Потом сдал и я – заболел голодной дизентерией, слег, и не было сил даже подняться. Стал совсем «доходягой», как тогда говорили про дистрофиков. Если бы так продолжалось еще несколько дней, то меня можно было бы заворачивать в простыню и отвозить на сборный пункт, а оттуда – к братской могиле. Но и на этот раз спасла меня моя мамочка. Она умудрилась (неизвестно за какие средства, наверное за свое обручальное кольцо, которого я позже у нее не видел) достать бутылку токайского вина. Мама давала мне утром, перед уходом на работу, и вечером, возвратившись с работы, по столовой ложке вина. В итоге мама поставила меня на ноги. Сестра тоже чувствовала себя еще сравнительно бодрой – женщины стали падать от голода позже мужчин.

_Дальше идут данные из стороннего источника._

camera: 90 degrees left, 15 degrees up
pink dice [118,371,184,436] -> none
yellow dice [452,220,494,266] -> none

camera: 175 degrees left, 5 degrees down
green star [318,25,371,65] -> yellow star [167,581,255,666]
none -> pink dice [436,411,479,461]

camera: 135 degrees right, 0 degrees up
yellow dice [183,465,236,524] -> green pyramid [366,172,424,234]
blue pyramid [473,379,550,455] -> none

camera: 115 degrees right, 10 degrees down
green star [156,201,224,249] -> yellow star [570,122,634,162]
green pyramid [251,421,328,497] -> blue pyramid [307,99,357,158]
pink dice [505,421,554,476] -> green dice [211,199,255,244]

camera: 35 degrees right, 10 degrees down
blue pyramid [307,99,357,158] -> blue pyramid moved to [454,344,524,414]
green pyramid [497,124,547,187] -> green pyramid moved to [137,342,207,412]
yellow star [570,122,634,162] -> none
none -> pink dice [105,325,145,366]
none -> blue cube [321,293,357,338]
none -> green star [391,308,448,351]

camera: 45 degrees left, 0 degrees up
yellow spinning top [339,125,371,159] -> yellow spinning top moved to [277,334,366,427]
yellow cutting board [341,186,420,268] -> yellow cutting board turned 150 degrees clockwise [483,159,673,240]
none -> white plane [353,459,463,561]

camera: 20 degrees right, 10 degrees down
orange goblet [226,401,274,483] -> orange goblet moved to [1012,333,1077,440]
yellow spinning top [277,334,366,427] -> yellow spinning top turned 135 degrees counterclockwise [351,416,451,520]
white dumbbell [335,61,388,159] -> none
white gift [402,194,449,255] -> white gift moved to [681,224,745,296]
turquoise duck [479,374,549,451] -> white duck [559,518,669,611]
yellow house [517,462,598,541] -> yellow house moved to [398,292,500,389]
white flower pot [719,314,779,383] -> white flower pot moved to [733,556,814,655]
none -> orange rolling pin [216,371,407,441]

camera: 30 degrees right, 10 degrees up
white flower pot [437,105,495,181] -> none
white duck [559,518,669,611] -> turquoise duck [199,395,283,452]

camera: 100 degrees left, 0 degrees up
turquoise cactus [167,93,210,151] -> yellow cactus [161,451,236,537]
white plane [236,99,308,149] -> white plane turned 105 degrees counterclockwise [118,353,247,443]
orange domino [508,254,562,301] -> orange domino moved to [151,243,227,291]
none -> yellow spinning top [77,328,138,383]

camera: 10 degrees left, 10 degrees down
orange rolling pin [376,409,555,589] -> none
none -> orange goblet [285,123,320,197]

В начале февраля 1942 года меня навестил мой однокашник Борис П. Он сообщил, что в институте идет запись на эвакуацию, но без членов семьи. Мама была рада такой возможности, но у меня не было сил, чтобы тронуться в путь. Так я остался в Ленинграде до 16 июля 1942 года. Вспоминать этот период не имеет большого смысла – самое страшное было позади. 16 июля во время второй очереди эвакуации дорога запомнилась мне на всю жизнь. На Ладоге нас бомбили, в Борисовой Гриве, где бесплатно кормили по эвакоудостоверениям, наш эшелон тоже подвергся бомбежке. Но все же эшелон удалось вывести со станции, хотя у многих вещи были потеряны.